Drawing on the book review excerpt, explain in one to three sentences why it is difficult to answer how the Founding Fathers pulled off the American experiment.

Excerpted passage
-- START --

His distinguishing feature is that he's verbose. He uses more words than he needs and takes the long way home in his arguments. But I found his word choice so vibrant and sentence structure so electric that I didn't find the extended journey a drag. I quite enjoyed meandering with him on unnecessarily long trails of thought.

As for substance, the book basically seeks to answer one simple question: How the heck did these guys pull this off? The American experiment had all odds against it and was completely unprecedented. There wasn't a road map for this sort of thing. How did they do it?

What makes answering that question so difficult is, as Ellis articulates, at least twofold. One is the bias of hindsight. History has stitched together a clean narrative of events when the reality of the time was anything but tidy.

The other is that the Founding Fathers were actors in the great drama of world history, and they knew it. They therefore actively tried to shape the narrative that would be embraced by posterity, not always recording events precisely as they occurred, but rather as they wanted them to be remembered.

-- END --

Given information
-- START --

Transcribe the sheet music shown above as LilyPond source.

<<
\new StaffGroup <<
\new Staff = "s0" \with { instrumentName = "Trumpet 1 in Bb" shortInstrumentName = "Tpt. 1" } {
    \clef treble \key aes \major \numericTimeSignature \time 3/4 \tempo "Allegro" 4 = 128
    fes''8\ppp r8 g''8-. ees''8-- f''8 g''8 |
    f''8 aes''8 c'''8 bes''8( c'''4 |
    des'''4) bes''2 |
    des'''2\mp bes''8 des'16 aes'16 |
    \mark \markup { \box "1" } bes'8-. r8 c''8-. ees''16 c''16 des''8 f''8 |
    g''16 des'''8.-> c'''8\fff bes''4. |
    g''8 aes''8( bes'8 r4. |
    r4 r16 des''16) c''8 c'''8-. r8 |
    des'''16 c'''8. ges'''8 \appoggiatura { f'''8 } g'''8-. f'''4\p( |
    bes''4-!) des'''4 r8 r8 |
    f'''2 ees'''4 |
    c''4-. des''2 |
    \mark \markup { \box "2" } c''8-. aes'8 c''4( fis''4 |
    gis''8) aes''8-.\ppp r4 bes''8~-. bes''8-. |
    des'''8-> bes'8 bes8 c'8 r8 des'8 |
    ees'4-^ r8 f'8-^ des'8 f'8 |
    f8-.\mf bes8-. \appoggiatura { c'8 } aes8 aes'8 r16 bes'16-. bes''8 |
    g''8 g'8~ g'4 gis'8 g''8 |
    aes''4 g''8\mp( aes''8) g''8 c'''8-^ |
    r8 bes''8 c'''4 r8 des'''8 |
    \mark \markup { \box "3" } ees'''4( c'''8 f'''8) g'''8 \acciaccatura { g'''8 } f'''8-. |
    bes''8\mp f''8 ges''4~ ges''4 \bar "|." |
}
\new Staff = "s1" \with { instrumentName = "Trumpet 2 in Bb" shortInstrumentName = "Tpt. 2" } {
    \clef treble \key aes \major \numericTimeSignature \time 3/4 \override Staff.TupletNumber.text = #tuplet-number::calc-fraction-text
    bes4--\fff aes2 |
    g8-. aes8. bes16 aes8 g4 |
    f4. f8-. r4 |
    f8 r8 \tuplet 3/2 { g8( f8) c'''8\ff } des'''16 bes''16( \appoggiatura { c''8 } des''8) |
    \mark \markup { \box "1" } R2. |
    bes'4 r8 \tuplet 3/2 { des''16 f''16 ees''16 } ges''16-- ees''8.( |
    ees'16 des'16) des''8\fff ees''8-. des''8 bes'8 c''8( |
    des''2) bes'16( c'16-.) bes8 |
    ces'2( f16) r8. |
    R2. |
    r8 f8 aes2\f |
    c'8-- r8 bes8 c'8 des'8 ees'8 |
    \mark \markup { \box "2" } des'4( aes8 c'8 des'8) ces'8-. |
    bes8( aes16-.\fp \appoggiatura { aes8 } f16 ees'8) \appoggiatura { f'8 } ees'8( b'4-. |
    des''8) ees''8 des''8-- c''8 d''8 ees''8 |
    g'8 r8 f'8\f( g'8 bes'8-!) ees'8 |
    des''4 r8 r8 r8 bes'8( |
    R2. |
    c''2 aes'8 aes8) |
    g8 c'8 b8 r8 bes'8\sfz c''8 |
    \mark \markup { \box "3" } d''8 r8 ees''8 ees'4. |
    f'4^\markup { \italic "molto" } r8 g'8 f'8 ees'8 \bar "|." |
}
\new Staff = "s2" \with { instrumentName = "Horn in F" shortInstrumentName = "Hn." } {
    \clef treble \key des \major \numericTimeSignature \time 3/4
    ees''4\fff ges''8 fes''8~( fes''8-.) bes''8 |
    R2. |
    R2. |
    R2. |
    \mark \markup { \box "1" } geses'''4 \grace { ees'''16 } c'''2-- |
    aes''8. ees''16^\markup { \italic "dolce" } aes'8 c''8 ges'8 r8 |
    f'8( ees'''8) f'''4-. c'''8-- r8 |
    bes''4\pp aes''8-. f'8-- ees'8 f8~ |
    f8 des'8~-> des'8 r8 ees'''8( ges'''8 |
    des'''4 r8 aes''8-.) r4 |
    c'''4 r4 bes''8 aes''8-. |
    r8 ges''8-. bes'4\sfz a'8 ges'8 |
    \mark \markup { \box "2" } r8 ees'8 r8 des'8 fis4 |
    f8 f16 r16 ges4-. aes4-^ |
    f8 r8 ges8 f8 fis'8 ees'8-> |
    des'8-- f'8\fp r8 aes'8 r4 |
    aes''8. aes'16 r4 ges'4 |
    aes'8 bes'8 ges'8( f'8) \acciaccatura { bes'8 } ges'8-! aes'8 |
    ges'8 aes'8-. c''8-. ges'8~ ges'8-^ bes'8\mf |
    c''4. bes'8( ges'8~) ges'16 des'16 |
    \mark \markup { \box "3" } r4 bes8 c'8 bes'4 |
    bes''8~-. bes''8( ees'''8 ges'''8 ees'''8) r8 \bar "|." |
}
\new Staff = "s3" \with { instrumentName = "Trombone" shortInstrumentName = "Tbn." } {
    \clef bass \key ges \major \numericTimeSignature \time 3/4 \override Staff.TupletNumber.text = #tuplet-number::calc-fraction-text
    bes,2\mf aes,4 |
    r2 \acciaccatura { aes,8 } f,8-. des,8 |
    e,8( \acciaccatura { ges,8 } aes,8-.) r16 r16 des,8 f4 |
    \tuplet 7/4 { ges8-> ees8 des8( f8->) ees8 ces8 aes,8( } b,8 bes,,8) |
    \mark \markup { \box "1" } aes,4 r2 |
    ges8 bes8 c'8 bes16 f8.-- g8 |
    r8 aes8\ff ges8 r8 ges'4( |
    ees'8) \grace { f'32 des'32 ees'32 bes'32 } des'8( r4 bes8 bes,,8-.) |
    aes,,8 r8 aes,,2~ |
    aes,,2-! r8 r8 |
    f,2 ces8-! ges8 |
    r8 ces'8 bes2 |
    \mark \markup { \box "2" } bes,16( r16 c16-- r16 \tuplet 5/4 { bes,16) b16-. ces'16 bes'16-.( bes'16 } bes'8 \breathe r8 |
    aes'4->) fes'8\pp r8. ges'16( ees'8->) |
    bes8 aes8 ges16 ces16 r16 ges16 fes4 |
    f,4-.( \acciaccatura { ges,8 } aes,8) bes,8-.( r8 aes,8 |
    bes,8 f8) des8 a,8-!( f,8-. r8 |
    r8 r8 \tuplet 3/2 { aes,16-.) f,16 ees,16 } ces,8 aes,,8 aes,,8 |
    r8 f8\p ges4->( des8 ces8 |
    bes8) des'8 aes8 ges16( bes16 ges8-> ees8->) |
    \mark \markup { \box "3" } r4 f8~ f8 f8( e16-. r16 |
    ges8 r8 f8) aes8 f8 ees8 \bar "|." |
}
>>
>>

-- END --

Task result
As Ellis articulates, the first reason is hindsight bias: history has stitched together a clean narrative even though the reality of the time was anything but tidy. The second is that the Founding Fathers knew they were actors in world history. They therefore tried to shape the narrative for posterity, sometimes recording events as they wanted them remembered rather than precisely as they occurred.